#mondaymotivation for warming healthy snacks on this frosty winter morning why not stop on this afternoon and pick up the ingredients to make enough for the week!
2 teaspoons olive oil
1/2 small brown onion, finely chopped
300g butternut pumpkin, peeled, diced
50g baby spinach
24 slices wholemeal bread, crusts removed
Olive oil spray
1/4 cup reduced-fat milk
50g reduced-fat fresh ricotta, crumbled.
Preheat oven to 200°C/180°C fan-forced.
Heat oil in a large frying pan over medium-high heat. Add onion. Cook, stirring, for 3 minutes or until softened. Add pumpkin. Cook for 5 minutes or until pumpkin is just tender. Add spinach. Cook for 5 minutes or until wilted. Remove from heat.
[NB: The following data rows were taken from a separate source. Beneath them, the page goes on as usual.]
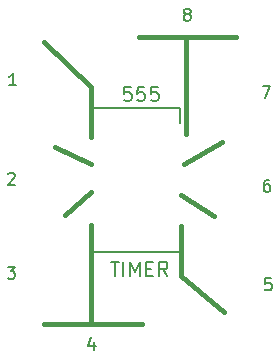
<source format=gto>
%TF.GenerationSoftware,KiCad,Pcbnew,4.0.5-e0-6337~49~ubuntu16.04.1*%
%TF.CreationDate,2017-01-20T21:28:30-08:00*%
%TF.ProjectId,3x4-555-Timer-8DIP-Breakout,3378342D3535352D54696D65722D3844,1.0*%
%TF.FileFunction,Legend,Top*%
%FSLAX46Y46*%
G04 Gerber Fmt 4.6, Leading zero omitted, Abs format (unit mm)*
G04 Created by KiCad (PCBNEW 4.0.5-e0-6337~49~ubuntu16.04.1) date Fri Jan 20 21:28:30 2017*
%MOMM*%
%LPD*%
G01*
G04 APERTURE LIST*
%ADD10C,0.350000*%
%ADD11C,0.200000*%
%ADD12C,0.400000*%
%ADD13C,0.406400*%
%ADD14C,0.150000*%
G04 APERTURE END LIST*
D10*
D11*
X140524537Y-102253497D02*
X141210251Y-102253497D01*
X140867394Y-103453497D02*
X140867394Y-102253497D01*
X141610251Y-103453497D02*
X141610251Y-102253497D01*
X142181680Y-103453497D02*
X142181680Y-102253497D01*
X142581680Y-103110640D01*
X142981680Y-102253497D01*
X142981680Y-103453497D01*
X143553109Y-102824926D02*
X143953109Y-102824926D01*
X144124538Y-103453497D02*
X143553109Y-103453497D01*
X143553109Y-102253497D01*
X144124538Y-102253497D01*
X145324538Y-103453497D02*
X144924538Y-102882069D01*
X144638823Y-103453497D02*
X144638823Y-102253497D01*
X145095966Y-102253497D01*
X145210252Y-102310640D01*
X145267395Y-102367783D01*
X145324538Y-102482069D01*
X145324538Y-102653497D01*
X145267395Y-102767783D01*
X145210252Y-102824926D01*
X145095966Y-102882069D01*
X144638823Y-102882069D01*
D12*
X146910520Y-91450160D02*
X146910520Y-83271360D01*
X146758120Y-93939360D02*
X149958520Y-92110560D01*
X146504120Y-96580960D02*
X149247320Y-98409760D01*
X146453320Y-103438960D02*
X150110920Y-106486960D01*
X146453320Y-99222560D02*
X146453320Y-103438960D01*
X138833320Y-99171760D02*
X138833320Y-107401360D01*
X138833320Y-96377760D02*
X136648920Y-98308160D01*
X138833320Y-93939360D02*
X135836120Y-92516960D01*
X138833320Y-87538560D02*
X138833320Y-91653360D01*
X134921720Y-83677760D02*
X138833320Y-87487760D01*
D13*
X134921720Y-107502960D02*
X143171720Y-107502960D01*
D14*
X139056720Y-89207960D02*
X139056720Y-90477960D01*
X146406720Y-89207960D02*
X146406720Y-90477960D01*
X146406720Y-101417960D02*
X146406720Y-100147960D01*
X139056720Y-101417960D02*
X139056720Y-100147960D01*
X139056720Y-89207960D02*
X146406720Y-89207960D01*
X139056720Y-101417960D02*
X146406720Y-101417960D01*
D13*
X142921720Y-83252960D02*
X151171720Y-83252960D01*
D11*
X142241378Y-87435137D02*
X141669949Y-87435137D01*
X141612806Y-88006566D01*
X141669949Y-87949423D01*
X141784235Y-87892280D01*
X142069949Y-87892280D01*
X142184235Y-87949423D01*
X142241378Y-88006566D01*
X142298521Y-88120851D01*
X142298521Y-88406566D01*
X142241378Y-88520851D01*
X142184235Y-88577994D01*
X142069949Y-88635137D01*
X141784235Y-88635137D01*
X141669949Y-88577994D01*
X141612806Y-88520851D01*
X143384235Y-87435137D02*
X142812806Y-87435137D01*
X142755663Y-88006566D01*
X142812806Y-87949423D01*
X142927092Y-87892280D01*
X143212806Y-87892280D01*
X143327092Y-87949423D01*
X143384235Y-88006566D01*
X143441378Y-88120851D01*
X143441378Y-88406566D01*
X143384235Y-88520851D01*
X143327092Y-88577994D01*
X143212806Y-88635137D01*
X142927092Y-88635137D01*
X142812806Y-88577994D01*
X142755663Y-88520851D01*
X144527092Y-87435137D02*
X143955663Y-87435137D01*
X143898520Y-88006566D01*
X143955663Y-87949423D01*
X144069949Y-87892280D01*
X144355663Y-87892280D01*
X144469949Y-87949423D01*
X144527092Y-88006566D01*
X144584235Y-88120851D01*
X144584235Y-88406566D01*
X144527092Y-88520851D01*
X144469949Y-88577994D01*
X144355663Y-88635137D01*
X144069949Y-88635137D01*
X143955663Y-88577994D01*
X143898520Y-88520851D01*
D14*
X132515035Y-87279741D02*
X131943606Y-87279741D01*
X132229320Y-87279741D02*
X132229320Y-86279741D01*
X132134082Y-86422598D01*
X132038844Y-86517836D01*
X131943606Y-86565455D01*
X146916882Y-81272712D02*
X146821644Y-81225093D01*
X146774025Y-81177474D01*
X146726406Y-81082236D01*
X146726406Y-81034617D01*
X146774025Y-80939379D01*
X146821644Y-80891760D01*
X146916882Y-80844141D01*
X147107359Y-80844141D01*
X147202597Y-80891760D01*
X147250216Y-80939379D01*
X147297835Y-81034617D01*
X147297835Y-81082236D01*
X147250216Y-81177474D01*
X147202597Y-81225093D01*
X147107359Y-81272712D01*
X146916882Y-81272712D01*
X146821644Y-81320331D01*
X146774025Y-81367950D01*
X146726406Y-81463189D01*
X146726406Y-81653665D01*
X146774025Y-81748903D01*
X146821644Y-81796522D01*
X146916882Y-81844141D01*
X147107359Y-81844141D01*
X147202597Y-81796522D01*
X147250216Y-81748903D01*
X147297835Y-81653665D01*
X147297835Y-81463189D01*
X147250216Y-81367950D01*
X147202597Y-81320331D01*
X147107359Y-81272712D01*
X153384387Y-87397341D02*
X154051054Y-87397341D01*
X153622482Y-88397341D01*
X153958997Y-95322141D02*
X153768520Y-95322141D01*
X153673282Y-95369760D01*
X153625663Y-95417379D01*
X153530425Y-95560236D01*
X153482806Y-95750712D01*
X153482806Y-96131665D01*
X153530425Y-96226903D01*
X153578044Y-96274522D01*
X153673282Y-96322141D01*
X153863759Y-96322141D01*
X153958997Y-96274522D01*
X154006616Y-96226903D01*
X154054235Y-96131665D01*
X154054235Y-95893570D01*
X154006616Y-95798331D01*
X153958997Y-95750712D01*
X153863759Y-95703093D01*
X153673282Y-95703093D01*
X153578044Y-95750712D01*
X153530425Y-95798331D01*
X153482806Y-95893570D01*
X154108216Y-103653341D02*
X153632025Y-103653341D01*
X153584406Y-104129531D01*
X153632025Y-104081912D01*
X153727263Y-104034293D01*
X153965359Y-104034293D01*
X154060597Y-104081912D01*
X154108216Y-104129531D01*
X154155835Y-104224770D01*
X154155835Y-104462865D01*
X154108216Y-104558103D01*
X154060597Y-104605722D01*
X153965359Y-104653341D01*
X153727263Y-104653341D01*
X153632025Y-104605722D01*
X153584406Y-104558103D01*
X139112197Y-109015874D02*
X139112197Y-109682541D01*
X138874101Y-108634922D02*
X138636006Y-109349208D01*
X139255054Y-109349208D01*
X131842006Y-94807779D02*
X131889625Y-94760160D01*
X131984863Y-94712541D01*
X132222959Y-94712541D01*
X132318197Y-94760160D01*
X132365816Y-94807779D01*
X132413435Y-94903017D01*
X132413435Y-94998255D01*
X132365816Y-95141112D01*
X131794387Y-95712541D01*
X132413435Y-95712541D01*
X131794387Y-102688141D02*
X132413435Y-102688141D01*
X132080101Y-103069093D01*
X132222959Y-103069093D01*
X132318197Y-103116712D01*
X132365816Y-103164331D01*
X132413435Y-103259570D01*
X132413435Y-103497665D01*
X132365816Y-103592903D01*
X132318197Y-103640522D01*
X132222959Y-103688141D01*
X131937244Y-103688141D01*
X131842006Y-103640522D01*
X131794387Y-103592903D01*
M02*

</source>
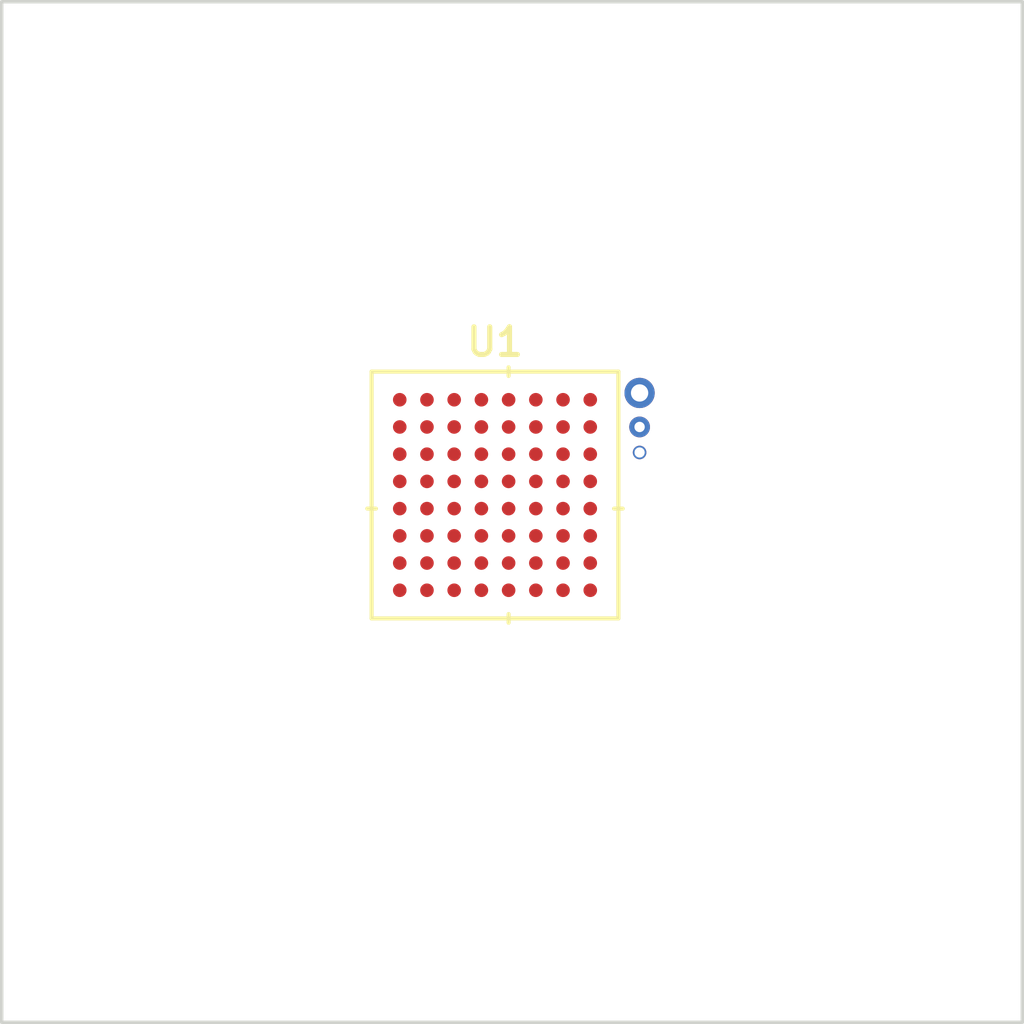
<source format=kicad_pcb>
(kicad_pcb (version 20211014) (generator pcbnew)

  (general
    (thickness 1.6)
  )

  (paper "A4")
  (layers
    (0 "F.Cu" signal)
    (31 "B.Cu" signal)
    (32 "B.Adhes" user "B.Adhesive")
    (33 "F.Adhes" user "F.Adhesive")
    (34 "B.Paste" user)
    (35 "F.Paste" user)
    (36 "B.SilkS" user "B.Silkscreen")
    (37 "F.SilkS" user "F.Silkscreen")
    (38 "B.Mask" user)
    (39 "F.Mask" user)
    (40 "Dwgs.User" user "User.Drawings")
    (41 "Cmts.User" user "User.Comments")
    (42 "Eco1.User" user "User.Eco1")
    (43 "Eco2.User" user "User.Eco2")
    (44 "Edge.Cuts" user)
    (45 "Margin" user)
    (46 "B.CrtYd" user "B.Courtyard")
    (47 "F.CrtYd" user "F.Courtyard")
    (48 "B.Fab" user)
    (49 "F.Fab" user)
    (50 "User.1" user)
    (51 "User.2" user)
    (52 "User.3" user)
    (53 "User.4" user)
    (54 "User.5" user)
    (55 "User.6" user)
    (56 "User.7" user)
    (57 "User.8" user)
    (58 "User.9" user)
  )

  (setup
    (stackup
      (layer "F.SilkS" (type "Top Silk Screen"))
      (layer "F.Paste" (type "Top Solder Paste"))
      (layer "F.Mask" (type "Top Solder Mask") (thickness 0.01))
      (layer "F.Cu" (type "copper") (thickness 0.035))
      (layer "dielectric 1" (type "core") (thickness 1.51) (material "FR4") (epsilon_r 4.5) (loss_tangent 0.02))
      (layer "B.Cu" (type "copper") (thickness 0.035))
      (layer "B.Mask" (type "Bottom Solder Mask") (thickness 0.01))
      (layer "B.Paste" (type "Bottom Solder Paste"))
      (layer "B.SilkS" (type "Bottom Silk Screen"))
      (copper_finish "None")
      (dielectric_constraints no)
    )
    (pad_to_mask_clearance 0)
    (pcbplotparams
      (layerselection 0x00010fc_ffffffff)
      (disableapertmacros false)
      (usegerberextensions false)
      (usegerberattributes true)
      (usegerberadvancedattributes true)
      (creategerberjobfile true)
      (svguseinch false)
      (svgprecision 6)
      (excludeedgelayer true)
      (plotframeref false)
      (viasonmask false)
      (mode 1)
      (useauxorigin false)
      (hpglpennumber 1)
      (hpglpenspeed 20)
      (hpglpendiameter 15.000000)
      (dxfpolygonmode true)
      (dxfimperialunits true)
      (dxfusepcbnewfont true)
      (psnegative false)
      (psa4output false)
      (plotreference true)
      (plotvalue true)
      (plotinvisibletext false)
      (sketchpadsonfab false)
      (subtractmaskfromsilk false)
      (outputformat 1)
      (mirror false)
      (drillshape 1)
      (scaleselection 1)
      (outputdirectory "")
    )
  )

  (net 0 "")
  (net 1 "GND")
  (net 2 "unconnected-(U1-PadA2)")
  (net 3 "unconnected-(U1-PadA3)")
  (net 4 "unconnected-(U1-PadA6)")
  (net 5 "unconnected-(U1-PadA7)")
  (net 6 "unconnected-(U1-PadA8)")
  (net 7 "unconnected-(U1-PadB1)")
  (net 8 "unconnected-(U1-PadB3)")
  (net 9 "unconnected-(U1-PadB8)")
  (net 10 "unconnected-(U1-PadC1)")
  (net 11 "unconnected-(U1-PadC7)")
  (net 12 "unconnected-(U1-PadC8)")
  (net 13 "unconnected-(U1-PadD2)")
  (net 14 "unconnected-(U1-PadD3)")
  (net 15 "unconnected-(U1-PadD7)")
  (net 16 "unconnected-(U1-PadD8)")
  (net 17 "unconnected-(U1-PadE2)")
  (net 18 "unconnected-(U1-PadE3)")
  (net 19 "unconnected-(U1-PadE8)")
  (net 20 "unconnected-(U1-PadF1)")
  (net 21 "unconnected-(U1-PadF7)")
  (net 22 "unconnected-(U1-PadF8)")
  (net 23 "unconnected-(U1-PadG1)")
  (net 24 "unconnected-(U1-PadG3)")
  (net 25 "unconnected-(U1-PadG7)")
  (net 26 "unconnected-(U1-PadG8)")
  (net 27 "unconnected-(U1-PadH3)")
  (net 28 "unconnected-(U1-PadH5)")
  (net 29 "unconnected-(U1-PadH6)")
  (net 30 "unconnected-(U1-PadH7)")

  (footprint "footprints:AD4630-24BBCZ" (layer "F.Cu") (at 144.5 94.5))

  (gr_rect (start 130 80) (end 160 110) (layer "Edge.Cuts") (width 0.1) (fill none) (tstamp ff355897-ead3-4120-8dcb-1bb00ca0370c))

  (via (at 148.75 91.5) (size 0.889) (drill 0.508) (layers "F.Cu" "B.Cu") (free) (net 0) (tstamp 2926e945-d9e3-4a4e-9b51-aad244dc04f4))
  (via (at 148.75 93.25) (size 0.4) (drill 0.3) (layers "F.Cu" "B.Cu") (free) (net 0) (tstamp 453a77ad-fac0-4cd4-9fca-6e04f8cfa3e5))
  (via (at 148.75 92.5) (size 0.6096) (drill 0.3048) (layers "F.Cu" "B.Cu") (free) (net 0) (tstamp ddcf9a83-0126-4df6-88fa-3363d508d3a6))

)

</source>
Stand for 10 minutes to cool.
Meanwhile, place 1 slice of bread on a flat surface. Using a rolling pin, flatten bread slightly. Using a 7.5cm round cutter, cut 1 round from bread. Press round into 1 hole of two 12-hole, 1 1/2 tablespoon-capacity round-based patty pans. Repeat with remaining bread. Lightly spray bread with oil. Bake for 5 to 6 minutes or until just golden. Remove from oven.
Whisk eggs and milk together in a jug. Season with salt and pepper. Spoon spinach mixture evenly between bread cases. Top with ricotta. Pour over egg mixture. Bake for 12 to 15 minutes or until golden and set. Serve.